Work to be completed:
Print out the data precisely as it appears here, with no pictures.

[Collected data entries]
+++++
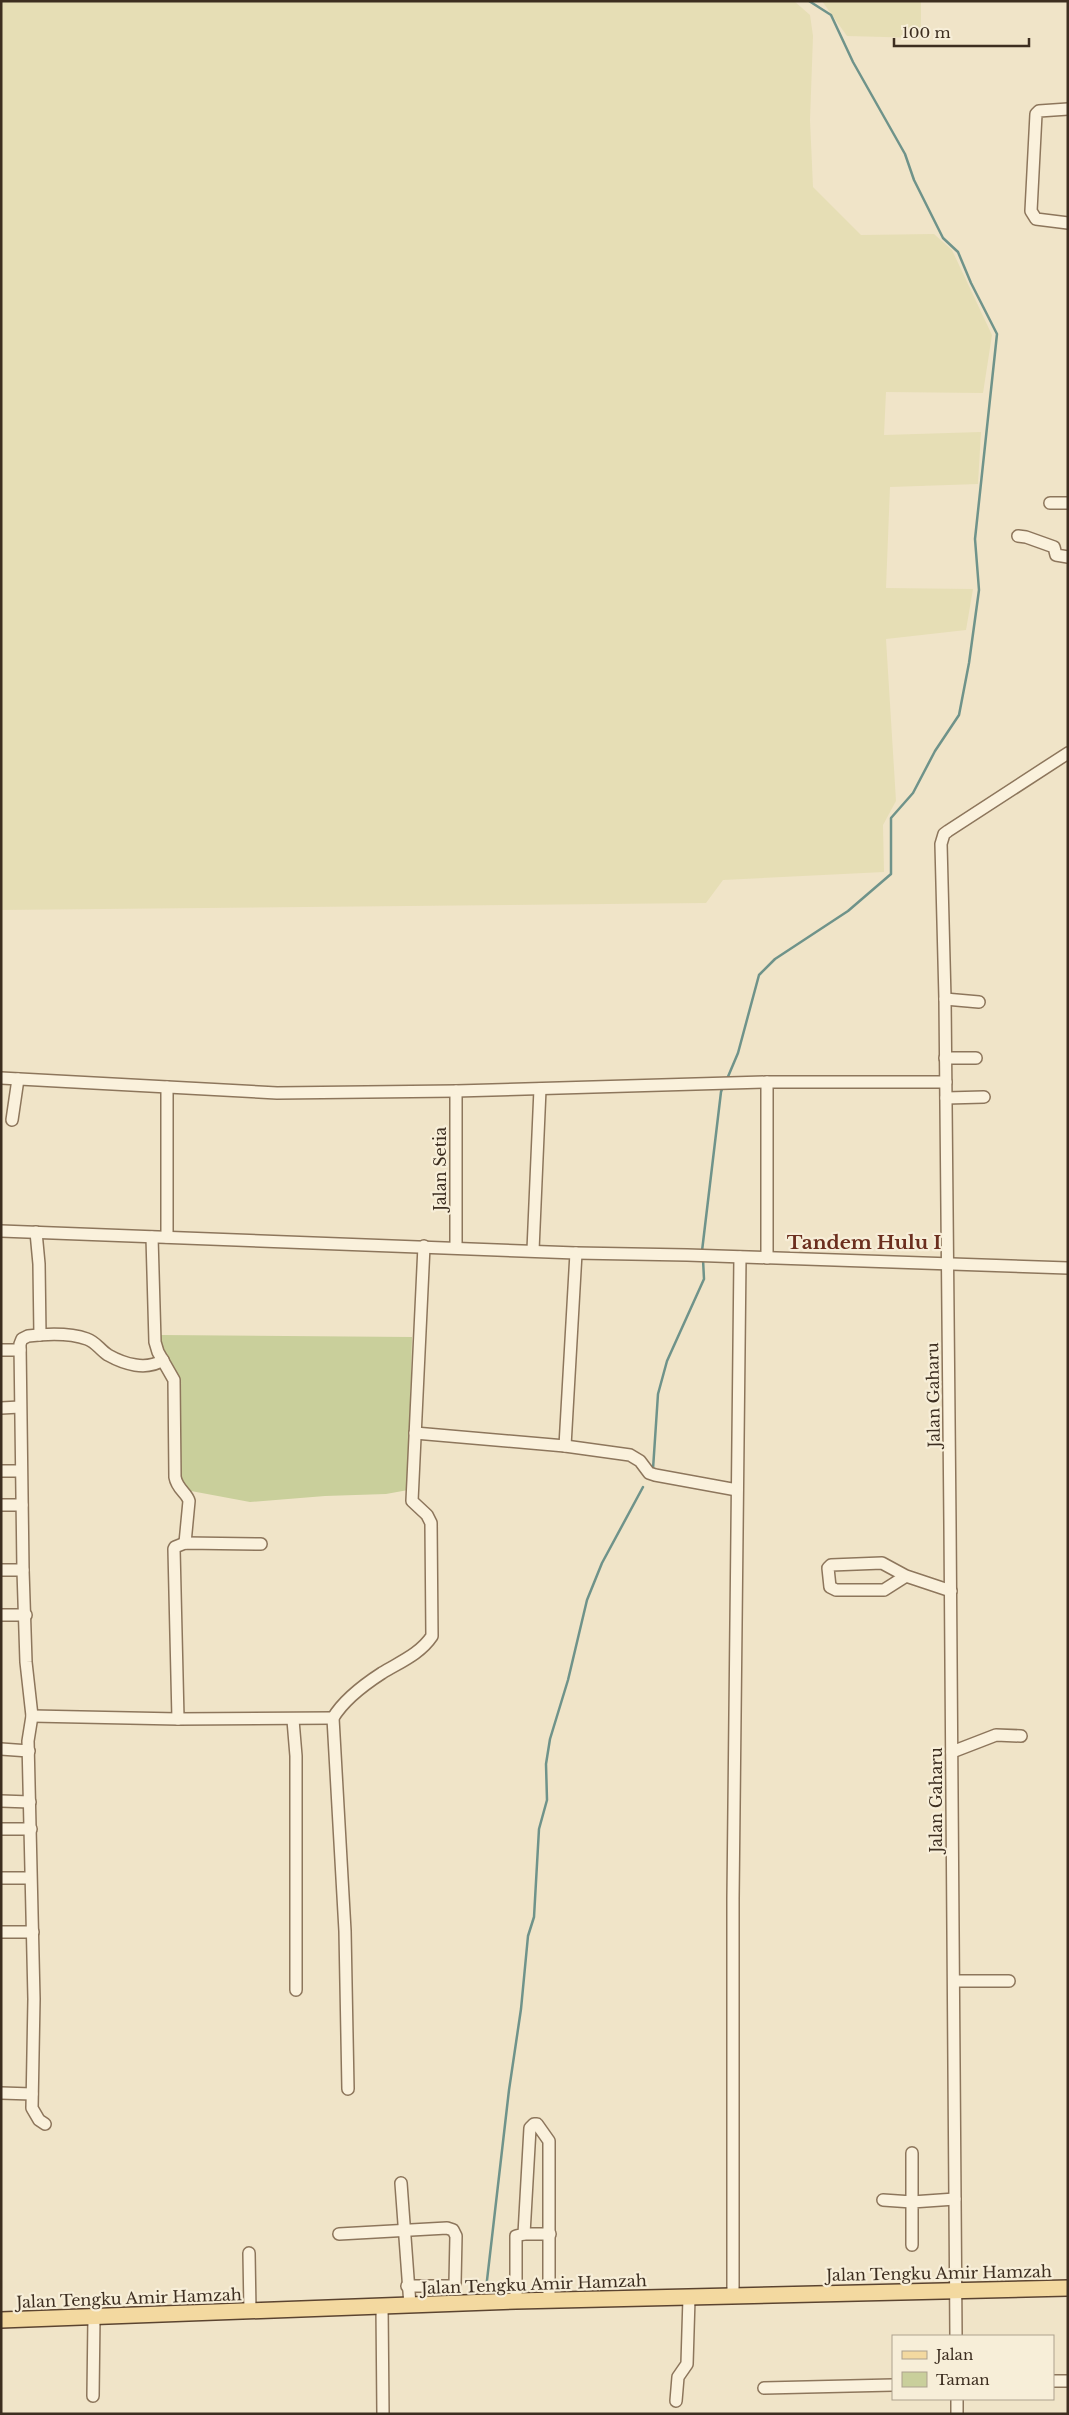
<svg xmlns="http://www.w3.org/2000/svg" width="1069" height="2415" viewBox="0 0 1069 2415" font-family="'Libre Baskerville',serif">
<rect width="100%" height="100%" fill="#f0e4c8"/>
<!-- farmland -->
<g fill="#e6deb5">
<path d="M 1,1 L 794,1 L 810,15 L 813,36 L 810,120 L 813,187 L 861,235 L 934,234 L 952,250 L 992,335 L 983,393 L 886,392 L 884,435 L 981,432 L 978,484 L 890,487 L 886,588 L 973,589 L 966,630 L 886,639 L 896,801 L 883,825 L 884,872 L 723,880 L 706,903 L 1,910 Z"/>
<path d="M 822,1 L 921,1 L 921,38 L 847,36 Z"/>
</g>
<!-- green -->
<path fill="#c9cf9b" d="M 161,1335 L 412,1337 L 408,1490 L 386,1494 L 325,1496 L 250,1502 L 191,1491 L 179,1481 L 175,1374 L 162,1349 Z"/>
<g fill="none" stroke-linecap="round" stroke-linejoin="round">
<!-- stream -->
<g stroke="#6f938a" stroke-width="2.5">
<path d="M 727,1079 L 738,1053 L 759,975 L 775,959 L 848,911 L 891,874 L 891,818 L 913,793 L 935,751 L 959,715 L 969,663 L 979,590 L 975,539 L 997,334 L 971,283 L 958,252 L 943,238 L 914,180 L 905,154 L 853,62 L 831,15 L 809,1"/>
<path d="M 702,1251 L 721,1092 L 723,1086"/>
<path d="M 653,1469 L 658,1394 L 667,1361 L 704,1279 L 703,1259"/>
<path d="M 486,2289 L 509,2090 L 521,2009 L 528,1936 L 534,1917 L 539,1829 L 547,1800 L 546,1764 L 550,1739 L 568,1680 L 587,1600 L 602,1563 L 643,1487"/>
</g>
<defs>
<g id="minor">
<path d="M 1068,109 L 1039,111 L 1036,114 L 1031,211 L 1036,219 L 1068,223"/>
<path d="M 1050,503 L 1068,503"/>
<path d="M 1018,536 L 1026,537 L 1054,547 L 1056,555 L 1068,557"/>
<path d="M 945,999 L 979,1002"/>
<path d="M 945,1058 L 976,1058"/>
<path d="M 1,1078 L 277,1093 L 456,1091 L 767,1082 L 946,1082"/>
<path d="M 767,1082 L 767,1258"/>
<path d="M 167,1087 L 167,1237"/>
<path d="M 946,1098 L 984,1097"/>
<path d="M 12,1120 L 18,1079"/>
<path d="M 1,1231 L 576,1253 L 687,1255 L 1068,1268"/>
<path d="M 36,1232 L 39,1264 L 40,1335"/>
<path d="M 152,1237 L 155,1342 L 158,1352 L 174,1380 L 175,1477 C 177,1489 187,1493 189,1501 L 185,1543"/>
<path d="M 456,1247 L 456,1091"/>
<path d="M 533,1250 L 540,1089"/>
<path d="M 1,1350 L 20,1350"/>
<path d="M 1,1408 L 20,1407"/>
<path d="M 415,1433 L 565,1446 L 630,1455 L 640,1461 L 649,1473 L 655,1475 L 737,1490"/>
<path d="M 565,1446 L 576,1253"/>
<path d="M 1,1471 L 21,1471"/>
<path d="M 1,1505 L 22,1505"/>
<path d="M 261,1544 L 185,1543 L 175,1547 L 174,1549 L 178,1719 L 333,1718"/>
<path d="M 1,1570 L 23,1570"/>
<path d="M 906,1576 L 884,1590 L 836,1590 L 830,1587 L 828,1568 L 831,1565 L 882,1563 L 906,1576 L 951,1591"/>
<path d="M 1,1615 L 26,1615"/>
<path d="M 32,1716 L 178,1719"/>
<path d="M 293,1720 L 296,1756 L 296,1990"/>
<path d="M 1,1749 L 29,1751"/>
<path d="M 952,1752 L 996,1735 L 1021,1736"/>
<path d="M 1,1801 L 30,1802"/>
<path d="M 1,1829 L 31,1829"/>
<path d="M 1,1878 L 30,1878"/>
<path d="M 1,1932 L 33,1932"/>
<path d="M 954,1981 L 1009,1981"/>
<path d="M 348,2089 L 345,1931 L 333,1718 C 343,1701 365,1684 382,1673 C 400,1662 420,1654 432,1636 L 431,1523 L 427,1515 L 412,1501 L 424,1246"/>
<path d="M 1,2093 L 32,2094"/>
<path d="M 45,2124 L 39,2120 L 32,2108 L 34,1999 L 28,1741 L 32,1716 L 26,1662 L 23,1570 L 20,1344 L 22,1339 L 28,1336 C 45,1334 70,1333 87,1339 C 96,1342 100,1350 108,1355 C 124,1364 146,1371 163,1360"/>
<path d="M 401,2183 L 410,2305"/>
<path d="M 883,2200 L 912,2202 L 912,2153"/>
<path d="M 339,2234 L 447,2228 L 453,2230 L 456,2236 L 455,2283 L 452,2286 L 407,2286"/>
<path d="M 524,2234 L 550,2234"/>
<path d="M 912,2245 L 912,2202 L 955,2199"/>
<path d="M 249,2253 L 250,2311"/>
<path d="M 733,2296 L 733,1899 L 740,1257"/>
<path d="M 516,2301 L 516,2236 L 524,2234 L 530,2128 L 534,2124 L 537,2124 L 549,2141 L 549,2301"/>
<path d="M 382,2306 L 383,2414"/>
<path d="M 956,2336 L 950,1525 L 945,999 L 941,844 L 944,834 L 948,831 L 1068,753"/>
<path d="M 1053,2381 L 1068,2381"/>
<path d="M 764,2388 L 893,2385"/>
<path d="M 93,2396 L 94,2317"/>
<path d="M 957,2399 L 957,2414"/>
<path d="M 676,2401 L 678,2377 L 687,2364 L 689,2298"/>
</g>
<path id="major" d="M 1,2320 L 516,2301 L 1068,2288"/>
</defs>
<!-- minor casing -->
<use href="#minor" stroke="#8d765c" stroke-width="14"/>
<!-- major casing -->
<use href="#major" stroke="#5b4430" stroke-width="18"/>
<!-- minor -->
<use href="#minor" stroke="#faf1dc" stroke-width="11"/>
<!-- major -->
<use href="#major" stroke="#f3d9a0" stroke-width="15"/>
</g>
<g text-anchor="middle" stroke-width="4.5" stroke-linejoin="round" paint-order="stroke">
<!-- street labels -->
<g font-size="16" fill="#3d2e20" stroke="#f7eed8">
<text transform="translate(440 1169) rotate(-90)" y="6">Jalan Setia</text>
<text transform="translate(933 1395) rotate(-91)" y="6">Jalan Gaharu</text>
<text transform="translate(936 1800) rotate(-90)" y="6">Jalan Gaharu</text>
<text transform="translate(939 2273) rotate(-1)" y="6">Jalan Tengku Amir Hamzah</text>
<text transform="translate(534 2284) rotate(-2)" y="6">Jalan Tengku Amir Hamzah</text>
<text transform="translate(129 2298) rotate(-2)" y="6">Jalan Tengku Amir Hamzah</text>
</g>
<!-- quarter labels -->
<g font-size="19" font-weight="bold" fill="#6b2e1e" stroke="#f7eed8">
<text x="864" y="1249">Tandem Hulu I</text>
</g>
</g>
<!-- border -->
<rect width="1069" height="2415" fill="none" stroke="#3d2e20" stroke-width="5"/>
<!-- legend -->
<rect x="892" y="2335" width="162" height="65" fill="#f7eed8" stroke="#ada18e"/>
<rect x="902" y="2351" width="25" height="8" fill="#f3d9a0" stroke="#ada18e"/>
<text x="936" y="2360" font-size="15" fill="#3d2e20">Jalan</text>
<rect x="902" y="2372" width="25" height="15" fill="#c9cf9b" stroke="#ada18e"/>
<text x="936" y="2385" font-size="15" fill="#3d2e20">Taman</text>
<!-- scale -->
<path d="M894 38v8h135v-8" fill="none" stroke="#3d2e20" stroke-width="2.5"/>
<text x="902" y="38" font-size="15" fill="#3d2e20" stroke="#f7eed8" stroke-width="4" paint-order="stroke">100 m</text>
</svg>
+++++
Output for this exercise:
<svg xmlns="http://www.w3.org/2000/svg" width="1069" height="2415" viewBox="0 0 1069 2415" font-family="'Libre Baskerville',serif">
<rect width="100%" height="100%" fill="#f0e4c8"/>
<!-- farmland -->
<g fill="#e6deb5">
<path d="M 1,1 L 794,1 L 810,15 L 813,36 L 810,120 L 813,187 L 861,235 L 934,234 L 952,250 L 992,335 L 983,393 L 886,392 L 884,435 L 981,432 L 978,484 L 890,487 L 886,588 L 973,589 L 966,630 L 886,639 L 896,801 L 883,825 L 884,872 L 723,880 L 706,903 L 1,910 Z"/>
<path d="M 822,1 L 921,1 L 921,38 L 847,36 Z"/>
</g>
<!-- green -->
<path fill="#c9cf9b" d="M 161,1335 L 412,1337 L 408,1490 L 386,1494 L 325,1496 L 250,1502 L 191,1491 L 179,1481 L 175,1374 L 162,1349 Z"/>
<g fill="none" stroke-linecap="round" stroke-linejoin="round">
<!-- stream -->
<g stroke="#6f938a" stroke-width="2.5">
<path d="M 727,1079 L 738,1053 L 759,975 L 775,959 L 848,911 L 891,874 L 891,818 L 913,793 L 935,751 L 959,715 L 969,663 L 979,590 L 975,539 L 997,334 L 971,283 L 958,252 L 943,238 L 914,180 L 905,154 L 853,62 L 831,15 L 809,1"/>
<path d="M 702,1251 L 721,1092 L 723,1086"/>
<path d="M 653,1469 L 658,1394 L 667,1361 L 704,1279 L 703,1259"/>
<path d="M 486,2289 L 509,2090 L 521,2009 L 528,1936 L 534,1917 L 539,1829 L 547,1800 L 546,1764 L 550,1739 L 568,1680 L 587,1600 L 602,1563 L 643,1487"/>
</g>
<defs>
<g id="minor">
<path d="M 1068,109 L 1039,111 L 1036,114 L 1031,211 L 1036,219 L 1068,223"/>
<path d="M 1050,503 L 1068,503"/>
<path d="M 1018,536 L 1026,537 L 1054,547 L 1056,555 L 1068,557"/>
<path d="M 945,999 L 979,1002"/>
<path d="M 945,1058 L 976,1058"/>
<path d="M 1,1078 L 277,1093 L 456,1091 L 767,1082 L 946,1082"/>
<path d="M 767,1082 L 767,1258"/>
<path d="M 167,1087 L 167,1237"/>
<path d="M 946,1098 L 984,1097"/>
<path d="M 12,1120 L 18,1079"/>
<path d="M 1,1231 L 576,1253 L 687,1255 L 1068,1268"/>
<path d="M 36,1232 L 39,1264 L 40,1335"/>
<path d="M 152,1237 L 155,1342 L 158,1352 L 174,1380 L 175,1477 C 177,1489 187,1493 189,1501 L 185,1543"/>
<path d="M 456,1247 L 456,1091"/>
<path d="M 533,1250 L 540,1089"/>
<path d="M 1,1350 L 20,1350"/>
<path d="M 1,1408 L 20,1407"/>
<path d="M 415,1433 L 565,1446 L 630,1455 L 640,1461 L 649,1473 L 655,1475 L 737,1490"/>
<path d="M 565,1446 L 576,1253"/>
<path d="M 1,1471 L 21,1471"/>
<path d="M 1,1505 L 22,1505"/>
<path d="M 261,1544 L 185,1543 L 175,1547 L 174,1549 L 178,1719 L 333,1718"/>
<path d="M 1,1570 L 23,1570"/>
<path d="M 906,1576 L 884,1590 L 836,1590 L 830,1587 L 828,1568 L 831,1565 L 882,1563 L 906,1576 L 951,1591"/>
<path d="M 1,1615 L 26,1615"/>
<path d="M 32,1716 L 178,1719"/>
<path d="M 293,1720 L 296,1756 L 296,1990"/>
<path d="M 1,1749 L 29,1751"/>
<path d="M 952,1752 L 996,1735 L 1021,1736"/>
<path d="M 1,1801 L 30,1802"/>
<path d="M 1,1829 L 31,1829"/>
<path d="M 1,1878 L 30,1878"/>
<path d="M 1,1932 L 33,1932"/>
<path d="M 954,1981 L 1009,1981"/>
<path d="M 348,2089 L 345,1931 L 333,1718 C 343,1701 365,1684 382,1673 C 400,1662 420,1654 432,1636 L 431,1523 L 427,1515 L 412,1501 L 424,1246"/>
<path d="M 1,2093 L 32,2094"/>
<path d="M 45,2124 L 39,2120 L 32,2108 L 34,1999 L 28,1741 L 32,1716 L 26,1662 L 23,1570 L 20,1344 L 22,1339 L 28,1336 C 45,1334 70,1333 87,1339 C 96,1342 100,1350 108,1355 C 124,1364 146,1371 163,1360"/>
<path d="M 401,2183 L 410,2305"/>
<path d="M 883,2200 L 912,2202 L 912,2153"/>
<path d="M 339,2234 L 447,2228 L 453,2230 L 456,2236 L 455,2283 L 452,2286 L 407,2286"/>
<path d="M 524,2234 L 550,2234"/>
<path d="M 912,2245 L 912,2202 L 955,2199"/>
<path d="M 249,2253 L 250,2311"/>
<path d="M 733,2296 L 733,1899 L 740,1257"/>
<path d="M 516,2301 L 516,2236 L 524,2234 L 530,2128 L 534,2124 L 537,2124 L 549,2141 L 549,2301"/>
<path d="M 382,2306 L 383,2414"/>
<path d="M 956,2336 L 950,1525 L 945,999 L 941,844 L 944,834 L 948,831 L 1068,753"/>
<path d="M 1053,2381 L 1068,2381"/>
<path d="M 764,2388 L 893,2385"/>
<path d="M 93,2396 L 94,2317"/>
<path d="M 957,2399 L 957,2414"/>
<path d="M 676,2401 L 678,2377 L 687,2364 L 689,2298"/>
</g>
<path id="major" d="M 1,2320 L 516,2301 L 1068,2288"/>
</defs>
<!-- minor casing -->
<use href="#minor" stroke="#8d765c" stroke-width="14"/>
<!-- major casing -->
<use href="#major" stroke="#5b4430" stroke-width="18"/>
<!-- minor -->
<use href="#minor" stroke="#faf1dc" stroke-width="11"/>
<!-- major -->
<use href="#major" stroke="#f3d9a0" stroke-width="15"/>
</g>
<g text-anchor="middle" stroke-width="4.5" stroke-linejoin="round" paint-order="stroke">
<!-- street labels -->
<g font-size="16" fill="#3d2e20" stroke="#f7eed8">
<text transform="translate(440 1169) rotate(-90)" y="6">Jalan Setia</text>
<text transform="translate(933 1395) rotate(-91)" y="6">Jalan Gaharu</text>
<text transform="translate(936 1800) rotate(-90)" y="6">Jalan Gaharu</text>
<text transform="translate(939 2273) rotate(-1)" y="6">Jalan Tengku Amir Hamzah</text>
<text transform="translate(534 2284) rotate(-2)" y="6">Jalan Tengku Amir Hamzah</text>
<text transform="translate(129 2298) rotate(-2)" y="6">Jalan Tengku Amir Hamzah</text>
</g>
<!-- quarter labels -->
<g font-size="19" font-weight="bold" fill="#6b2e1e" stroke="#f7eed8">
<text x="864" y="1249">Tandem Hulu I</text>
</g>
</g>
<!-- border -->
<rect width="1069" height="2415" fill="none" stroke="#3d2e20" stroke-width="5"/>
<!-- legend -->
<rect x="892" y="2335" width="162" height="65" fill="#f7eed8" stroke="#ada18e"/>
<rect x="902" y="2351" width="25" height="8" fill="#f3d9a0" stroke="#ada18e"/>
<text x="936" y="2360" font-size="15" fill="#3d2e20">Jalan</text>
<rect x="902" y="2372" width="25" height="15" fill="#c9cf9b" stroke="#ada18e"/>
<text x="936" y="2385" font-size="15" fill="#3d2e20">Taman</text>
<!-- scale -->
<path d="M894 38v8h135v-8" fill="none" stroke="#3d2e20" stroke-width="2.5"/>
<text x="902" y="38" font-size="15" fill="#3d2e20" stroke="#f7eed8" stroke-width="4" paint-order="stroke">100 m</text>
</svg>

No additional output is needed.